Friday, January 18, 2019

Just Another Pretty Face

      No longer content to hide under our beds, Russians are everywhere these days from fake memes and online trolling to NRA galas, Trump Tower and, maybe, even the White House. It takes me back to my year in Moscow, 1988. Gorby and glasnost were in, as was rock, long hair, and dissent. I felt so at home.
      I was working on my study, which I hoped would be the crowning achievement of my academic career, “The Moral Advancement of the Soviet People Because of Their Contacts with Americans.” Although, much to my surprise, things weren't going so hot. My interviews with Russians would go well, until they found out I was American. Then they'd try to interest me in smuggling, you know, the usual – designer jeans, Playboys, nuclear warheads, toilet paper.
      I got so discouraged I spent most of my time wandering the streets of Moscow, foraging for edible food. One twilight I ended up at the University of Moscow, a hotbed of the kind of activism we saw here in the states during the early eighties. Spying the bulletin board with its gigantic posters advertising a Milton Friedman Fan Club, a conference on how to smirk like Donald Trump (hmm, that might explain some things), and a colloquium on unenlightened self-interest, a small notice in the corner caught my eye.
      It was an announcement of a meeting about, of all things, Lenin. Now this was an eye-opener. What would I find at such a conclave – a cabal of geriatrics planning sedition while comparing gall bladder surgeries? I grabbed the address and went straight there.
     At the meeting, I found thirty people crammed into a living room the size of a walk-in closet, literally sitting on top of one another, eating cabbage rolls, sampling just picked mushrooms, downing shots of vodka along with Pepsi chasers, and arguing passionately about all sorts of intellectual topics. I knew right away I'd come to the right place.
      I overheard a distinguished middle-aged gentleman with a salt and pepper beard argue, as he pointed at a bottle of Pepsi, that they “should not drink this sugary example of capitalist thuggery.”
      “Dmitri, this is perestroika, drink up!” a woman next to him replied.
      “Excuse me,” I interrupted, “what is the purpose of this meeting?
      “What you see before you is our national tragedy, men and women who are in the grips of terrible oppression,” Dmitri answered, then began to weep openly and without shame.
      “Dobryy vecher,” said the woman, “I'm Anna. I'm sorry. Dmitri is much too upset to talk. You see, we are a support group for unemployed Lenin statue makers.”
      Dmitri then grabbed my shoulders, sobbing, “All over the world Lenin statues are being destroyed by peasants who don't understand great art. It is too much to bear!”
      “But can't you make other statues?” I asked.
      “Have you ever seen Lenin's face,” Anna replied.
      She picked up a small statue off the coffee table. The room suddenly went quiet, everyone staring at this simple bronze statuette of Lenin.
      “Look at this face,” she said, then she began to sing (to the tune of “Baby Face”):

                       There's not another one to take his place, Lenin's face.
                       I'm in socialist heaven when I see his pretty face.
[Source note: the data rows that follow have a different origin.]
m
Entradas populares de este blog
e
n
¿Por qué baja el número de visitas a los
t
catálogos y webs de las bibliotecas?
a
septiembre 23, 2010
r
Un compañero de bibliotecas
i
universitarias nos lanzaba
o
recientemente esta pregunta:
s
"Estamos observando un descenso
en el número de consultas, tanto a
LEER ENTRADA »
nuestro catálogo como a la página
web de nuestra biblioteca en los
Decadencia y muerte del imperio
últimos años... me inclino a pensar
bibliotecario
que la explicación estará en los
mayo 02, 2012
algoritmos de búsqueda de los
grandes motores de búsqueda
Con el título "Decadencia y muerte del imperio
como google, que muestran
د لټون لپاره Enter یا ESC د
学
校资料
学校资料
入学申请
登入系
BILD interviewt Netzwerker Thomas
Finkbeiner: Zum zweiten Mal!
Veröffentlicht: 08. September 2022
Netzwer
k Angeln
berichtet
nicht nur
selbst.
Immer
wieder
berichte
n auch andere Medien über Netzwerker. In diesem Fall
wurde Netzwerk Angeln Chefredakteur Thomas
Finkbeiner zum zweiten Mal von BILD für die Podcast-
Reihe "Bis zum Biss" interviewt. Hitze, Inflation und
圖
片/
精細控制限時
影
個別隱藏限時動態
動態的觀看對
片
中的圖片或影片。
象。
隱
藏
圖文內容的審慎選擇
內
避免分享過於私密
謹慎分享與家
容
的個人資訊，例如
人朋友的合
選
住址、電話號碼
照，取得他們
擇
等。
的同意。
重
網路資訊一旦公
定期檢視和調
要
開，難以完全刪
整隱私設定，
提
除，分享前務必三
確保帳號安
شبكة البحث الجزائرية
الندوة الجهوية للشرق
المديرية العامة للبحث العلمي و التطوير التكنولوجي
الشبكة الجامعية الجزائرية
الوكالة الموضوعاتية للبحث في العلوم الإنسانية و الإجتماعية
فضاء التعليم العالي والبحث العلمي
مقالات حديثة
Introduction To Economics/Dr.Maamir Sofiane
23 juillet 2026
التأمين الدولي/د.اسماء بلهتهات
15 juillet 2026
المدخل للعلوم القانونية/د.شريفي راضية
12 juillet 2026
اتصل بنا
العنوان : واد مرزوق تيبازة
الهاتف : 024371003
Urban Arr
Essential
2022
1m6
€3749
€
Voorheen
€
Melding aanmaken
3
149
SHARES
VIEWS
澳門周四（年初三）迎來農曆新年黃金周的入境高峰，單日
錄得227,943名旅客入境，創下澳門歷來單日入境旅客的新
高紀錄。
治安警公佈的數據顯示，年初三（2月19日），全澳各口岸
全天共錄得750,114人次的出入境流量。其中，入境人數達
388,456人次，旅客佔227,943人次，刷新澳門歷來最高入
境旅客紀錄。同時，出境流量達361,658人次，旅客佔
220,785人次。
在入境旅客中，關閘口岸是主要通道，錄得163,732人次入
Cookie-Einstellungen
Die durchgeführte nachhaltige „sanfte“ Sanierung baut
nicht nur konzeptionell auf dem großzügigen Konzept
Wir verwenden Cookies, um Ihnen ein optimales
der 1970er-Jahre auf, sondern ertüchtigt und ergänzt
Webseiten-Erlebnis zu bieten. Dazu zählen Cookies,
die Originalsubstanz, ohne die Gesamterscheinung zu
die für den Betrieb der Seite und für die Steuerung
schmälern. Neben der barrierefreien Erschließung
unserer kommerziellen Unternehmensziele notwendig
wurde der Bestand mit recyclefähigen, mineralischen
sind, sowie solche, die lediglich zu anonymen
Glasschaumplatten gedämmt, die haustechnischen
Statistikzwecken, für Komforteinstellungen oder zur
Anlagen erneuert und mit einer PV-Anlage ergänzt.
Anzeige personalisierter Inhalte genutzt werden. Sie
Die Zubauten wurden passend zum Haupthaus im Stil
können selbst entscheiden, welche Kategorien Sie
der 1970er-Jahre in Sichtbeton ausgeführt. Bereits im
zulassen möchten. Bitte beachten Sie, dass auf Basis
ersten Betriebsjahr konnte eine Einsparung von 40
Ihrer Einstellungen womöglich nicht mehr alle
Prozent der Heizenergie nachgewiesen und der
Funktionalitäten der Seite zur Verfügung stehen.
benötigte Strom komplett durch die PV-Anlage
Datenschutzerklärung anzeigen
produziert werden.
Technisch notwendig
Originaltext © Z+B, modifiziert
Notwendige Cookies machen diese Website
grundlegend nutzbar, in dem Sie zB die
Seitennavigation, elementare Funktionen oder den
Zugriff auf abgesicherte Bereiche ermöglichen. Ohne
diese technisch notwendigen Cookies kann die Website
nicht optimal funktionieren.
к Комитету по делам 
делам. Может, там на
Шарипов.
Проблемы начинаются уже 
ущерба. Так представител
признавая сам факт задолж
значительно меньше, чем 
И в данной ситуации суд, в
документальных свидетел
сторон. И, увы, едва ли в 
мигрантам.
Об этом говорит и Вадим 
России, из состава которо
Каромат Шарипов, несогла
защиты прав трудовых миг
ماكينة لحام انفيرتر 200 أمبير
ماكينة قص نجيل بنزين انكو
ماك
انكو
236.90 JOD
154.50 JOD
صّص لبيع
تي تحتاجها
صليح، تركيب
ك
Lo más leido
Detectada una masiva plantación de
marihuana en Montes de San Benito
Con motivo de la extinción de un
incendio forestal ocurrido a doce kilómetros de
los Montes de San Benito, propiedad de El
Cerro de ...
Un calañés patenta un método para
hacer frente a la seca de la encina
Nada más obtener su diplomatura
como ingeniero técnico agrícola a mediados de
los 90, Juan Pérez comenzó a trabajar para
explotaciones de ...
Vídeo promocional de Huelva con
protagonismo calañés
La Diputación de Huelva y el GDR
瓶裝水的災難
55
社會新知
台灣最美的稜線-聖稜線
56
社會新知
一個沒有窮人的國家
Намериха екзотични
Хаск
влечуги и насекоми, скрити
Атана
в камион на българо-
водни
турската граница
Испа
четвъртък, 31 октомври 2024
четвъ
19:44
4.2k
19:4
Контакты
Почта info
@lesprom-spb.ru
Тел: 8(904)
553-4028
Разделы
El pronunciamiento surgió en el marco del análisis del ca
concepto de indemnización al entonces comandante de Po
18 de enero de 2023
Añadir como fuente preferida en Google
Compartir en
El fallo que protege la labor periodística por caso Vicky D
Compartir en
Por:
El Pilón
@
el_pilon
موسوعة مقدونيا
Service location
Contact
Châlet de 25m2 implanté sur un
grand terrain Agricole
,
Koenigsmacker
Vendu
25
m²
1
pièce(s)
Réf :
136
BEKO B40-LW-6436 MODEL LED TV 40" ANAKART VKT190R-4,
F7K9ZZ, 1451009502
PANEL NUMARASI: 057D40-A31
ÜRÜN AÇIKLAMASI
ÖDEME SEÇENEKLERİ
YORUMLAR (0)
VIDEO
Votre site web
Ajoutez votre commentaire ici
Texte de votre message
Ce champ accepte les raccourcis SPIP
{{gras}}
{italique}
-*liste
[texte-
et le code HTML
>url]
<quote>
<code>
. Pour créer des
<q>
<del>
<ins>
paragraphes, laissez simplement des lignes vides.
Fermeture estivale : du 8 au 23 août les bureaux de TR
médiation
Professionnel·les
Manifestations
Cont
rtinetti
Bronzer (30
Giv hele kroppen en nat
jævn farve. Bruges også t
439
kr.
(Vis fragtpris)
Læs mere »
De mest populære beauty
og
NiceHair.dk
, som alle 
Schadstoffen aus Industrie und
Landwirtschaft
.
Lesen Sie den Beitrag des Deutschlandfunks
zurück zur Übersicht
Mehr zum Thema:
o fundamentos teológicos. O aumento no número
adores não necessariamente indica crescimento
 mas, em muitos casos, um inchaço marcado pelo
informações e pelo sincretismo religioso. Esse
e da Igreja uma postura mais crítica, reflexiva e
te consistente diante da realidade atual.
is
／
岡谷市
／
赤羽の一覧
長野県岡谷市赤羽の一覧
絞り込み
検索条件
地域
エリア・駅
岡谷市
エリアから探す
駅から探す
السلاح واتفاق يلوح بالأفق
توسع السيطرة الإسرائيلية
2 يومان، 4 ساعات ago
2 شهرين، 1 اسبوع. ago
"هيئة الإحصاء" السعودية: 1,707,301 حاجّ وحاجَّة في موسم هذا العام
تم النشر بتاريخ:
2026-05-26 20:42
      “Look at these cheekbone,” Dmitri sobbed. “I can't sculpt anyone else!”
      “Listen,” Anna said, “we all had years of training and were given all kinds of privileges by the state. We enjoyed dachas, vacations on the Black Sea twice a year, and toilets that actually flushed.”
     Men and women began to cry. Some whimpered, “Imagine, a toilet that actually flushes.”
      “But now,” Anna continued, “we have nothing. Nothing!”
      Then Dmitri screamed, “Life is hell. It is unbearable!”
      Anna slapped him, pulled his face close to hers and gave him a big, passionate kiss. Then whispered in a sexy Lauren Bacall voice, “Dmitri, let us dance, until we drop dead.”
      The meeting quickly broke up, and we had one of those barn-burners for which Russians are justly famous. What an experience for an American in Moscow to be hung by his heels out the window in below-zero weather, while singing such great American favorites as “If I Had a Hammer” and “Rainy Day Women  #12 and 35.”
      Those Russians are such cards. I thought they had forgotten me, and to tell the truth, my feelings (not to mention my frozen extremities) were just a teensy bit hurt. But when the party finished, they dragged me back up, and everyone gave each other big hugs and kisses. Then we did the traditional Russian dance of Danceolovich Polnochke, which roughly translated means “The Groin-Destroying Dance.”
      After several more shots of vodka with Pepsi chasers, we walked out into the early morning streets of Moscow,  promising undying friendship. It was one of my most memorable experiences in Moscow, ranking right ahead of finding a clean bathroom in the Moscow subway.
      Of course, there were many things I learned during my stay. Not to eat food without smelling it, not to let fat bearded men who have been eating cabbage kiss you on the lips, but, most of all, that though in Dmitri's word's “life is hell” we can make it if only we have enough vodka and an unlimited credit line from the Russian mafia, like you-know-who who used to smirk so well. Udachi!